Het is natuurlijk altijd afwachten hoe zoiets uitpakt, maar het eindresultaat blijkt er zonder meer te mogen zijn. De muziek voelt aan als een lange suite waarin de occulte seventiesvibe met progressieve toetsen die het handelsmerk was van Selim een zeer herkenbare rode draad vormt. Het publiek is massaal uitgelopen en geeft tussen de nummers door blijk van groot enthousiasme – het feit dat veel van de aanwezigen de aanleiding van dit optreden misschien niet kennen, maar desondanks worden meegesleept, zegt genoeg over de kwaliteit van het gebodene.
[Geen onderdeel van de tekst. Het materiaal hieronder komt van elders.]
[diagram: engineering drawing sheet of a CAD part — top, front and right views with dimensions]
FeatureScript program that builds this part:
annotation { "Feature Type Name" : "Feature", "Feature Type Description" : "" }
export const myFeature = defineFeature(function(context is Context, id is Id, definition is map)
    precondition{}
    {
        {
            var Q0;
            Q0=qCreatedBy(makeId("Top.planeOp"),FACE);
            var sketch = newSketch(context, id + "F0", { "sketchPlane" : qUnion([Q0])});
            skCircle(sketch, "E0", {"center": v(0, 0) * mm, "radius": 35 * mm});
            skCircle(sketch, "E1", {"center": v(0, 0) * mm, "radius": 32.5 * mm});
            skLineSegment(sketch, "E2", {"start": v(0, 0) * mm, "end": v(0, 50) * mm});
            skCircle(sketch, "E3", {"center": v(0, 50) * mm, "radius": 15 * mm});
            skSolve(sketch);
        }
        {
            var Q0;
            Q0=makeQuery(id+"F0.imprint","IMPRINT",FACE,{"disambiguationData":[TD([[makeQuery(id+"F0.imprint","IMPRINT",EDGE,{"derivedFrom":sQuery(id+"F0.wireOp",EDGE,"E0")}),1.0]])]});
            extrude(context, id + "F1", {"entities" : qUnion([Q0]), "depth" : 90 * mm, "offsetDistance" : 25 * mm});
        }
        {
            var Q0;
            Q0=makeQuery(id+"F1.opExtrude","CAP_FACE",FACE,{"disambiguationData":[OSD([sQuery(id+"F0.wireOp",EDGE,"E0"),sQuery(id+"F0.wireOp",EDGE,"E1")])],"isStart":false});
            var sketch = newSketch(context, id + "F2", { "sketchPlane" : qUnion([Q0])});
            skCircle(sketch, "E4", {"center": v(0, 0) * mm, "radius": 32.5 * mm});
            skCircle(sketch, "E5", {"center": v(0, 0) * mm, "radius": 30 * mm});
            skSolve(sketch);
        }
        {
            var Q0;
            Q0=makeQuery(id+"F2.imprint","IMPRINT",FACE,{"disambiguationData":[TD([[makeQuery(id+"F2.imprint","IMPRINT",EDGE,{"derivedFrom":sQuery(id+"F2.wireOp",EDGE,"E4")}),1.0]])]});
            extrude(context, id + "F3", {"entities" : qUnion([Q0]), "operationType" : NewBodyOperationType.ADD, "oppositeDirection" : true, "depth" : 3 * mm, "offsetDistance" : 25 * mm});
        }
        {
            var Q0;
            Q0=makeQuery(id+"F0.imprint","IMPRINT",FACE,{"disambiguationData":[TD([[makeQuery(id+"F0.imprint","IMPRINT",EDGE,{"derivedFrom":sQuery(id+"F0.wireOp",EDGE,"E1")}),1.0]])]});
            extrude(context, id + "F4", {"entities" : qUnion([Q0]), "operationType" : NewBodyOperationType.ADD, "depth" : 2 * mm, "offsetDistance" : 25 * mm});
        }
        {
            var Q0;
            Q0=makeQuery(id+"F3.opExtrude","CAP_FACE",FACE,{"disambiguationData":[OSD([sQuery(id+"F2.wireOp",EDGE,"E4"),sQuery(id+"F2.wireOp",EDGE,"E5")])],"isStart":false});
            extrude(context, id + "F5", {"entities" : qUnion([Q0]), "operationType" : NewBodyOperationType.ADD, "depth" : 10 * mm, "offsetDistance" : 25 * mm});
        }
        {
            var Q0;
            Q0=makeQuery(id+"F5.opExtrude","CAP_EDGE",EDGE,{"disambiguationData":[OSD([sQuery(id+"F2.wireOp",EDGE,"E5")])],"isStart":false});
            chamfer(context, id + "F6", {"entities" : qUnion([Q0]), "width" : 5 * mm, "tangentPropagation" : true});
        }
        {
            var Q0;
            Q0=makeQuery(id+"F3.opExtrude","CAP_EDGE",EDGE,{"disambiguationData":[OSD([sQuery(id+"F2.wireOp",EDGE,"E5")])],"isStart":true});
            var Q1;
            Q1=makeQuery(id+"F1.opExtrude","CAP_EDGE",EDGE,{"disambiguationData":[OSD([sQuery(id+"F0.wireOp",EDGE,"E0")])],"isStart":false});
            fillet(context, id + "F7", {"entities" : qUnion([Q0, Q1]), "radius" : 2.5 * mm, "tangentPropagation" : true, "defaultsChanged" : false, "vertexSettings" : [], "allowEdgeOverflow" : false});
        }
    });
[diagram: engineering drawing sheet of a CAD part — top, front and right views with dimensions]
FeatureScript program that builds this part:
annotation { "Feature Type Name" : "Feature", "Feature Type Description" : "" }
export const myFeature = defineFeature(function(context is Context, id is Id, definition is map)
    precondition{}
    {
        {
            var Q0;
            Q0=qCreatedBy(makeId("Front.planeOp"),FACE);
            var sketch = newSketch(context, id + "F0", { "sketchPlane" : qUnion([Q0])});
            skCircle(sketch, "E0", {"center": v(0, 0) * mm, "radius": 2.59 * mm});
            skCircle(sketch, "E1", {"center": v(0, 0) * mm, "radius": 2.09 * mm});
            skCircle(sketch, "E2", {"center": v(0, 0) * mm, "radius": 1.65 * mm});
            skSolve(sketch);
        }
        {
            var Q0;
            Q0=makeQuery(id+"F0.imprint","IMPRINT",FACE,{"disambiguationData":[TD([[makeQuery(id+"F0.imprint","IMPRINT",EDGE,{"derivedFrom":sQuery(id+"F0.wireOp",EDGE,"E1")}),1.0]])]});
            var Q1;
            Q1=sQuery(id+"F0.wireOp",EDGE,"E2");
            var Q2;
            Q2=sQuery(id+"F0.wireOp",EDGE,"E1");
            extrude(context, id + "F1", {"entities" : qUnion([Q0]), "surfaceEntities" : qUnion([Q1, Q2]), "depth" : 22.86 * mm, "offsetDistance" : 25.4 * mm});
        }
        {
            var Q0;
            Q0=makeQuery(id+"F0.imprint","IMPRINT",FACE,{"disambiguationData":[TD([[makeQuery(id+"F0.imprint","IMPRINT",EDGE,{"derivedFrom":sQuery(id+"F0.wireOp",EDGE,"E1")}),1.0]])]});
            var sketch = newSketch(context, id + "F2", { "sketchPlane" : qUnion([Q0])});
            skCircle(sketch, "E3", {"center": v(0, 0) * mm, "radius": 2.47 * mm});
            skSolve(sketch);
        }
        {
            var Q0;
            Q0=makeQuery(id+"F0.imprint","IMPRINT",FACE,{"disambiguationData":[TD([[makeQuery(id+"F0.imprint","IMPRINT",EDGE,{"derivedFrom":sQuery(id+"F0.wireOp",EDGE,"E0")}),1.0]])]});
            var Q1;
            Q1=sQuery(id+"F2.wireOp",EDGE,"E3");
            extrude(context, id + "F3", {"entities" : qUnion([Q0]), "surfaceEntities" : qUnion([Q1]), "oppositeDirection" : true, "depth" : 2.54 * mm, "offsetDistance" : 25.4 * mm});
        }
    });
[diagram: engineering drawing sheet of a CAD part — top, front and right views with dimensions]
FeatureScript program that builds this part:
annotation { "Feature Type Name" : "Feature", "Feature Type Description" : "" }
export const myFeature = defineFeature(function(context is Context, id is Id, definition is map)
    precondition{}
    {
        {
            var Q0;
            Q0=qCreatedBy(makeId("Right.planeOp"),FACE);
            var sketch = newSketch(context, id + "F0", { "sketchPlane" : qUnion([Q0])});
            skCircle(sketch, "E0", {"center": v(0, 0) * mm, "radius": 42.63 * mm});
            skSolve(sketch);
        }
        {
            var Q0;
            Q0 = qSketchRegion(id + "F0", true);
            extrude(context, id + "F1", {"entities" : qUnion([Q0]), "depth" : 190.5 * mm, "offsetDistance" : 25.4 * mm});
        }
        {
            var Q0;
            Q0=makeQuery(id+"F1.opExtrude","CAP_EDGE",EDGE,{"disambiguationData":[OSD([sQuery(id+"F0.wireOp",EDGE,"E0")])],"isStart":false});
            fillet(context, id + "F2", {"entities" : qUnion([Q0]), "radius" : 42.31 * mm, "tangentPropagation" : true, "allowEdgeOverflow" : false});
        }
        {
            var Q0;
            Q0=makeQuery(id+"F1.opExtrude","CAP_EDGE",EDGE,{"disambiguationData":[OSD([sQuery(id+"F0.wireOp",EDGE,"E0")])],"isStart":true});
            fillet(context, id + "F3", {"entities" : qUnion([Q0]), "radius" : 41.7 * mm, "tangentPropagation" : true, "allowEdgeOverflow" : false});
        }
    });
Dat laat natuurlijk onverlet dat dit concert voor veel anderen een grote emotionele lading heeft, een lading die nog sterker wordt wanneer Farida één van de laatste nummers opdraagt aan Michiel Eikenaar, die veel heeft betekend voor de underground. Hetzelfde kan natuurlijk gezegd worden van Selim, die echter ook jaren na dato nog zijn stempel blijkt te drukken op het muzikale leven van hen, met wie hij tijdens zijn leven in contact heeft gestaan. “To die but not to perish is to be eternally present.”
Veel tijd om onze indrukken te laten bezinken gunnen we ons echter niet, want daarvoor zijn we te nieuwsgierig naar het optreden van Lingua Ignota. Dat we hier met een bijzondere en eigenzinnige performer te maken hebben, blijkt wel uit het feit dat de dame zich in het midden van de kleine 013-zaal heeft geposteerd, waar ze onder andere een ijselijke coverversie van ‘Jolene’ ten gehore brengt, terwijl op het scherm tegen de achterwand van het lege podium een brandend landschap van bomen en huizen ons oog gevangen houdt. Dat oog heeft overigens ook weinig anders om zich aan te hechten, want tenzij je vlakbij staat, is het onmogelijk een glimp van de uitvoerende op te vangen, al zien we op een gegeven moment wel een paar handen met lichten door de lucht zwaaien.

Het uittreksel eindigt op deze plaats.